Blue hydrogen can be produced for as little as $1/kg in the US, but this is still twice the cost of grey hydrogen, meaning government intervention will be vital to spur production of the cleaner fuel, according to various speakers at conferences this week.

Blue hydrogen will always cost more to produce than grey hydrogen because of the additional carbon capture and storage processes required, Richard Mew, director at consultancy Koyos Resources, told the First Element conference.

“The general consensus is that you need a cost of producing hydrogen at $1.5/kg in order for significant carbon abatement to occur,” he said, noting this was possible only in jurisdictions with low gas prices.

$1/kg – Approximated cost of US blue hydrogen production

“With blue hydrogen that is almost achievable in the US and possibly the Middle East—but in Europe, Russia and China there will need to be [government intervention] brought into the equation.”

There are two key forms of intervention: grants and government-backed loans as incentives for blue hydrogen production; and financial penalties, such as carbon pricing, as disincentives for more carbon-intensive hydrogen production. 
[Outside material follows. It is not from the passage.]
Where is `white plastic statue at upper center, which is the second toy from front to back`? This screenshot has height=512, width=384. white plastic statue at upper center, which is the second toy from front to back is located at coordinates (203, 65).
“Quite often it is a mixture of the two,” said Mew. “With the renewable obligations certificates (ROCs) that were given to green producers of electricity they could sell them on to more polluting producers.”

ROCs for hydrogen have been promoted as a desired policy incentive by various reports from industry-aligned groups.

Currently, the differential between green and blue hydrogen costs is even greater than that for blue and grey, according to Al Cook, executive vice president for exploration and production at Norwegian energy company Equinor, speaking at the Offshore Europe conference.

“Green hydrogen is probably two to three times more expensive than blue, so in terms of like-for-like we see blue hydrogen as having quite a large advantage at the moment,” he said.

Equinor is nevertheless pursuing green hydrogen projects—most notably the NortH2 project in the Netherlands—alongside its blue hydrogen developments in the UK, Germany and the US because it sees green hydrogen as the ultimate fuel for the hydrogen economy.

“With blue hydrogen you can open up the pipelines, the consumers, the users of hydrogen as a fuel, and then as the prices of green hydrogen come down so green hydrogen can replace it,” he said.

Switching incentives

The International Renewable Energy Agency believes the switch from blue to green could happen as soon as 2030 with the right government incentives, according to deputy director Roland Roesch.

“The general consensus is that you need a cost of producing hydrogen at $1.5/kg in order for significant carbon abatement to occur” Mew, Koyos Resources

“Electrolyser costs have fallen 60pc since 2010, and our work finds that they can become 40pc cheaper in the short term and 80pc cheaper in the long term, with the deployment foreseen in national strategies bringing costs down below $2/kg,” he said.

This would still be more than the production costs of blue hydrogen in some jurisdictions, but if countries were to introduce further incentives—such as contracts for difference—then that cost gap could be bridged.

The EU’s hydrogen strategy has focused largely on green hydrogen, but the US and UK are putting a greater focus on near-term blue hydrogen development.